Painting, teaching art, cultivating friendships and fishing became prominent activities in Dozono’s life. At favorite fishing spots he and his friends would encounter trash that they would pick up and carry out. Dozono’s trash service comes once a year. His trash is composed of anything that cannot be composted or recycled. Much of it has been recycled into his paintings since 1991.

When first viewing the large paintings in Robert Dozono’s “Clackamas River Series” exhibit, one is immediately swept into textural impressions of a wooded riverscape — the Clackamas swirls and tumbles over stones, lazily making its way toward the viewer. Positioned in its midst, viewers watch the river recede into a distant horizon, banked by bowed trees that admit sky and rivulets of sunlight.
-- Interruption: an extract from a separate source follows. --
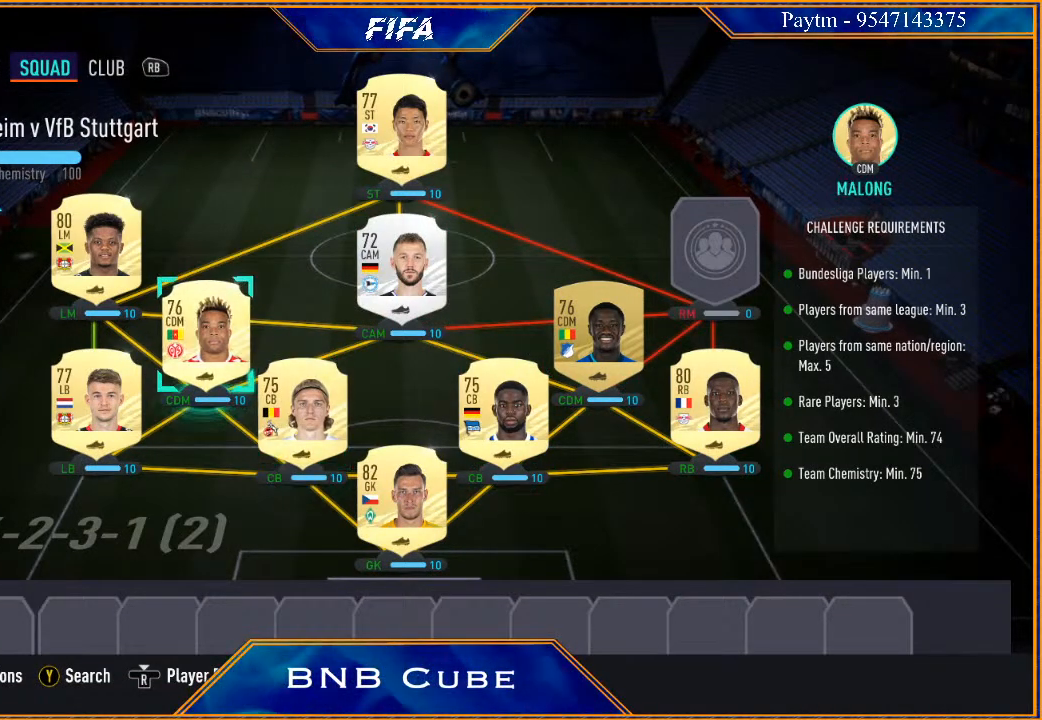
{"buttons": [], "left_stick": "center", "right_stick": "center", "events": [[100, "left_stick", "center"]]}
This scene is repeated in various renditions with Dozono’s unrecyclable trash as an intervening layer that conspires to be integral to the view. Each variation is an exploration of composition, light, shadow, volume and color, as he works the forms and colors of the garbage pieces into the requirements of the overall image. Every object brings its own problems to solve.

At a distance the garbage paintings look like impressions of the Upper Clackamas, vibrant with the colors of a woodland riverscape and teeming with irregular textural bumps. Light reveals the three-dimensionality of the trash although they are painted into the scene. As one closes in on the painting — from toothbrushes, plastic bottle caps and lids, to containers, toothpaste tubes, and prescription vials, sponges, bottle pumps and wrappers — items we discard without a second thought — come into focus. A rock in the middle of the river gets its dimensional volume from a couple of old scrub sponges.
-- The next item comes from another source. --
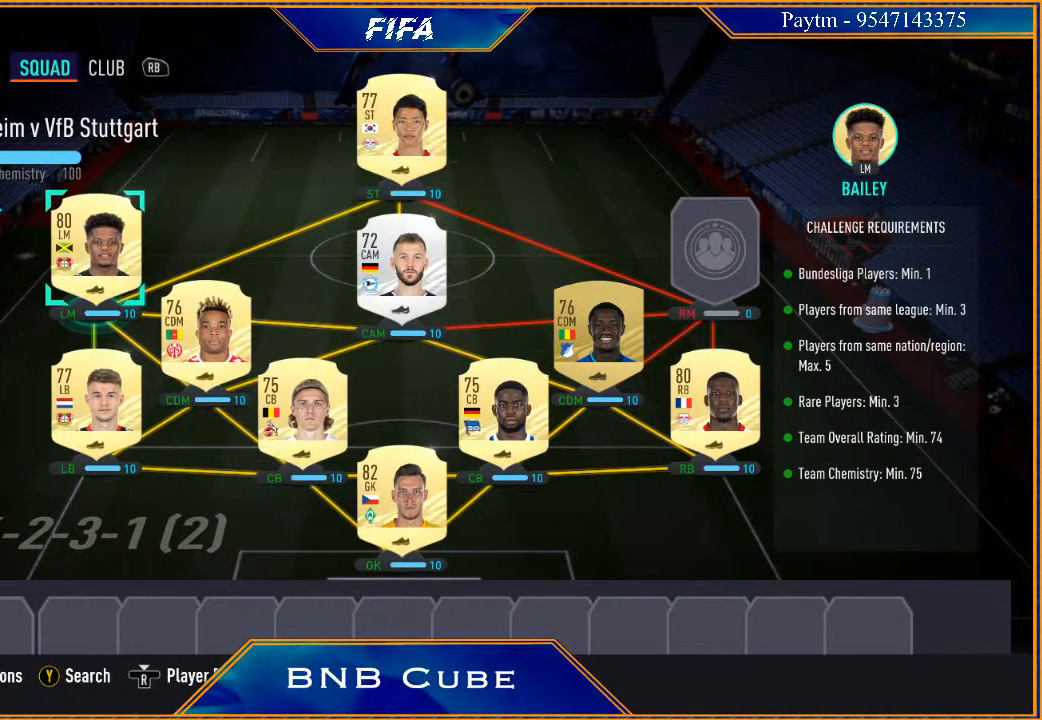
{"buttons": ["A"], "left_stick": "center", "right_stick": "center", "events": [[33, "left_stick", "up"], [167, "left_stick", "center"], [433, "A", "down"]]}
“Children get excited by being able to recognize the trash,” says Dozono.

The sheer number of objects in the paintings makes an indisputable statement about our consumerist culture. A few of the paintings’ titles are taken from a random package label or two, such as “Good Earth Original — Kiss My Face” (that Dozono must be mindful of not totally covering with paint in case he forgets), adding another layer of irony to the work.

The trash in Dozono’s paintings exhibits a kind of dark beauty of its own in their arrangement on his canvasses. There is a dynamic interplay between the embedded objects with the expression of the natural beauty of the Clackamas scenes — playful yet disturbing, subtle yet overwhelming.

Relief comes in “Upper Clackamas #16,” a sans garbage painting where the view is rendered in charcoal and watercolor with a lively and light gestural hand of swift brushstrokes in  browns, greens, blues  accented with golden yellows, that capture the natural beauty of the Clackamas River environment. The saturated colors of an oil painting in the same series lend summer’s lushness to a similar scene. The water looks cool and inviting.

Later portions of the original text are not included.